Make an exact copy of the records, with the pictures left out.

+-------+

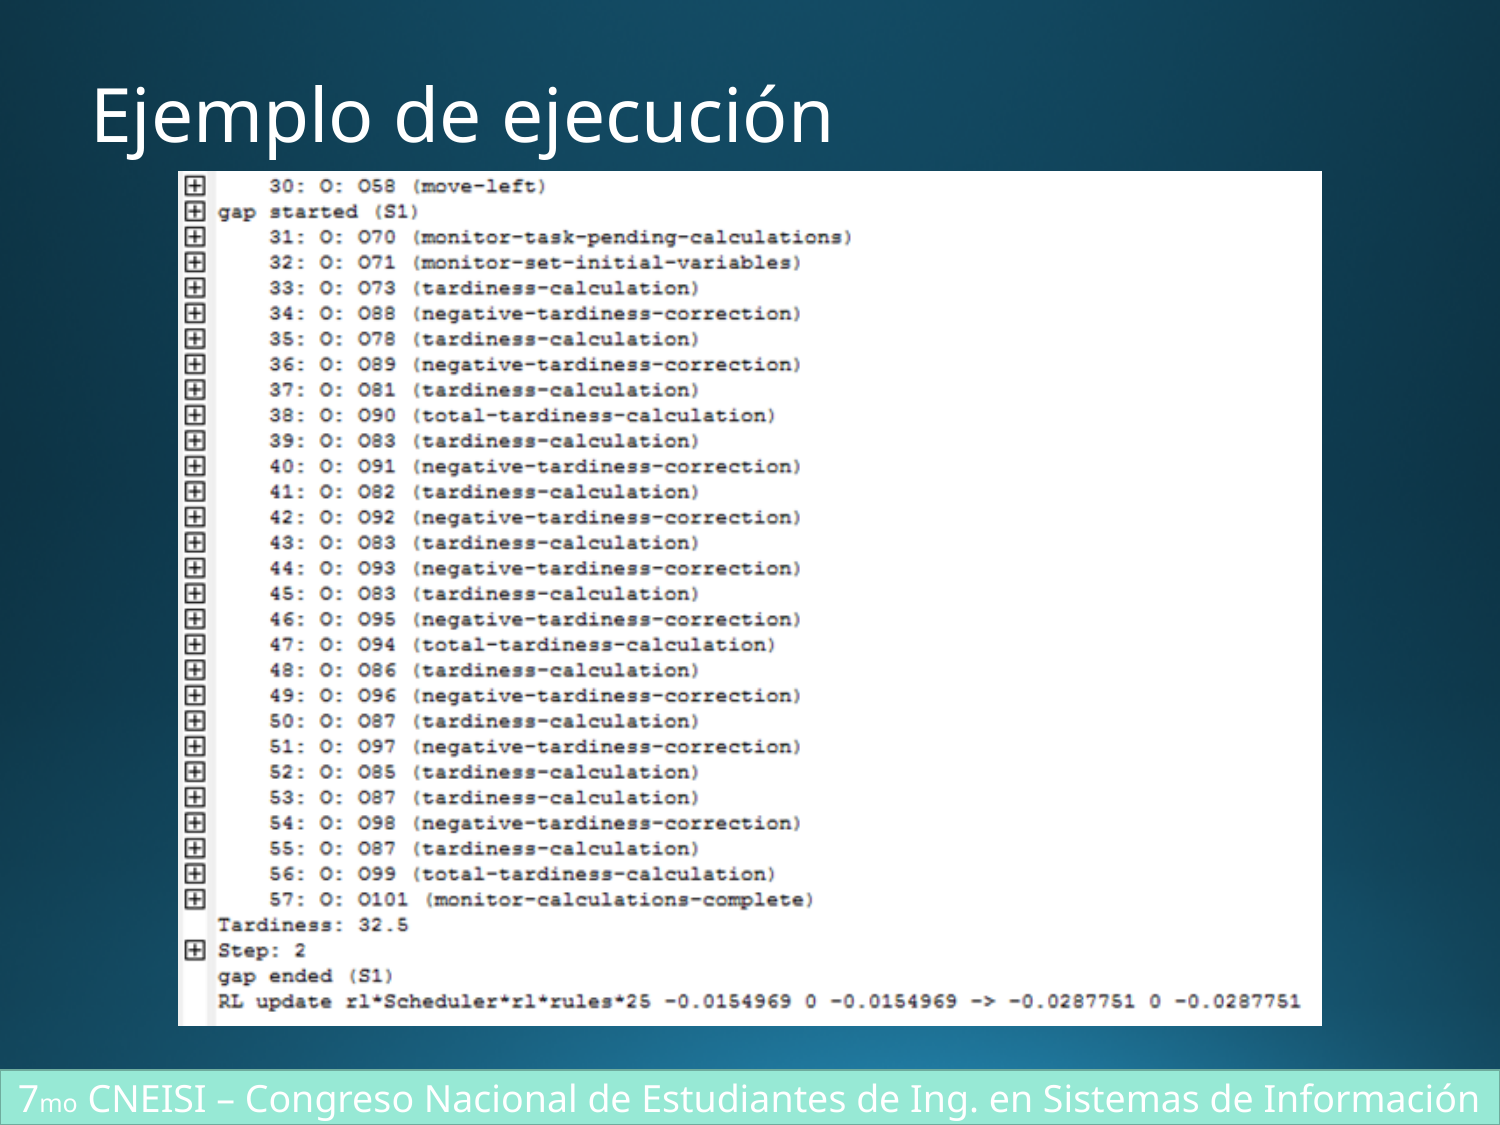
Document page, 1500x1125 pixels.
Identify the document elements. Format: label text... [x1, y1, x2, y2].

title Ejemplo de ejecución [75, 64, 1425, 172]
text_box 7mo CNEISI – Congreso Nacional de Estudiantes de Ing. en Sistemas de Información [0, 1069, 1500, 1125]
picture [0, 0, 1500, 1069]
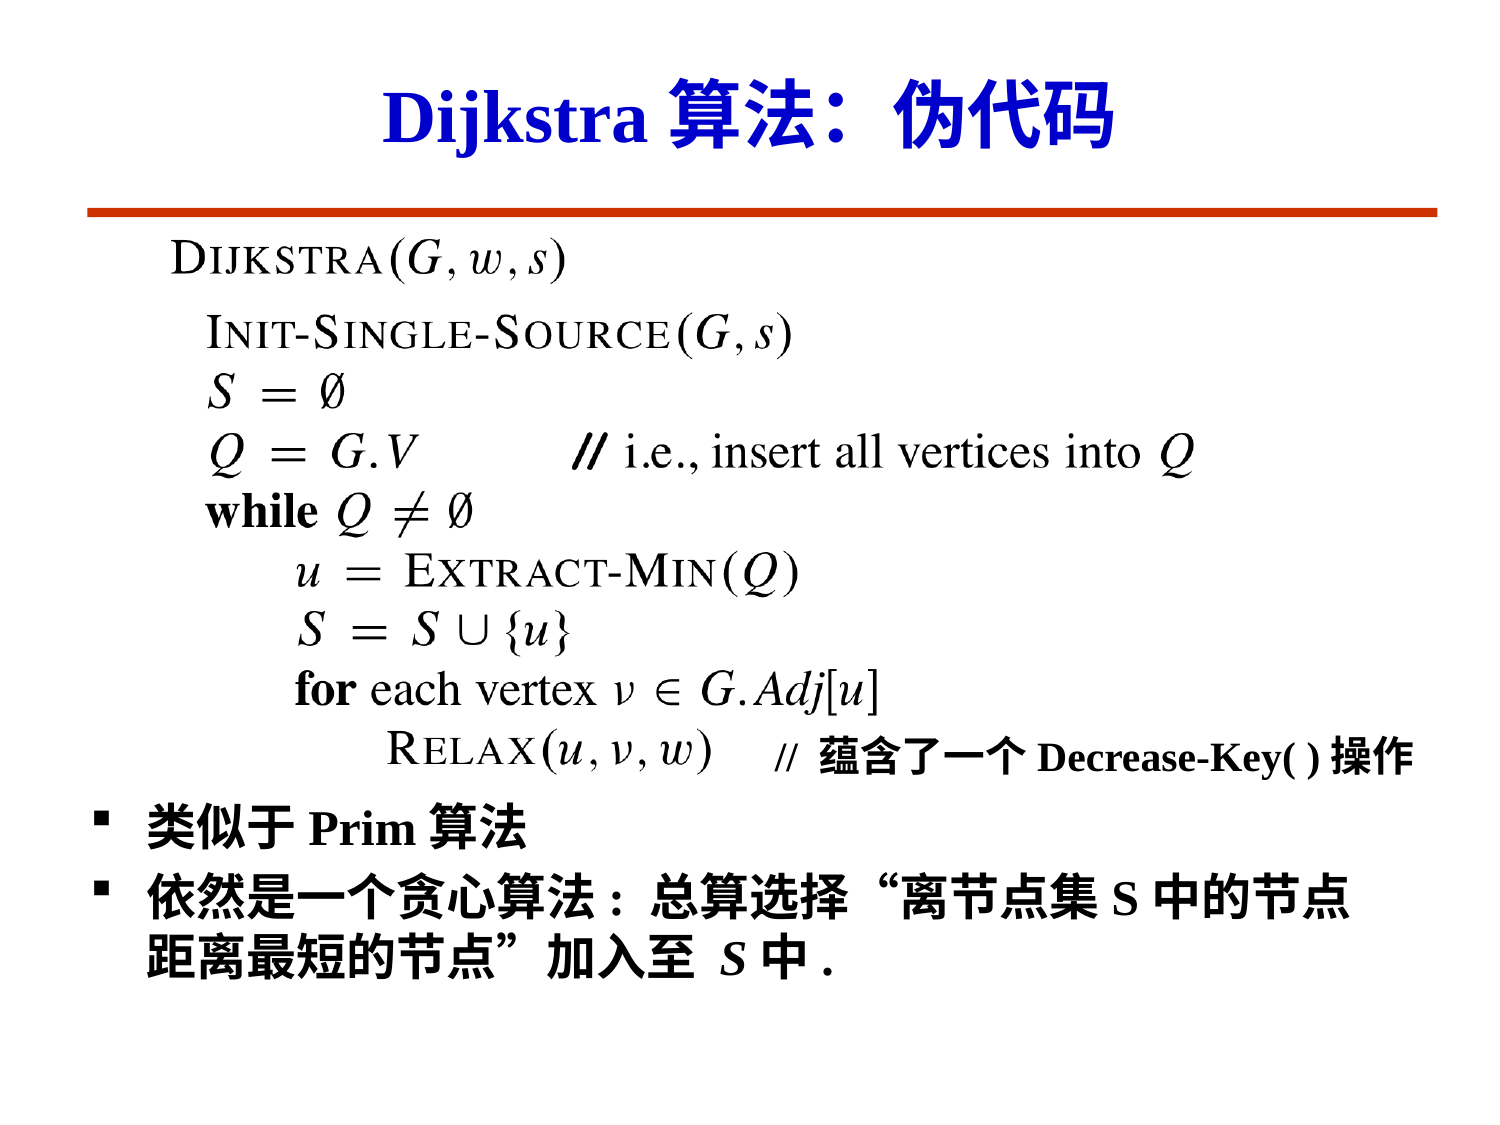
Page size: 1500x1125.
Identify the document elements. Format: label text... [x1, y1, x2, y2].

+-------+

→ **Reply to the exercise**:
Document page, 1500x1125 pixels.
Identify the document elements. Format: label text... [x1, y1, x2, y2].

title Ejemplo de ejecución [75, 64, 1425, 172]
text_box 7mo CNEISI – Congreso Nacional de Estudiantes de Ing. en Sistemas de Información [0, 1069, 1500, 1125]
picture [0, 0, 1500, 1069]
Page size: 1500x1125.
Identify the document elements. Format: label text... [x1, y1, x2, y2].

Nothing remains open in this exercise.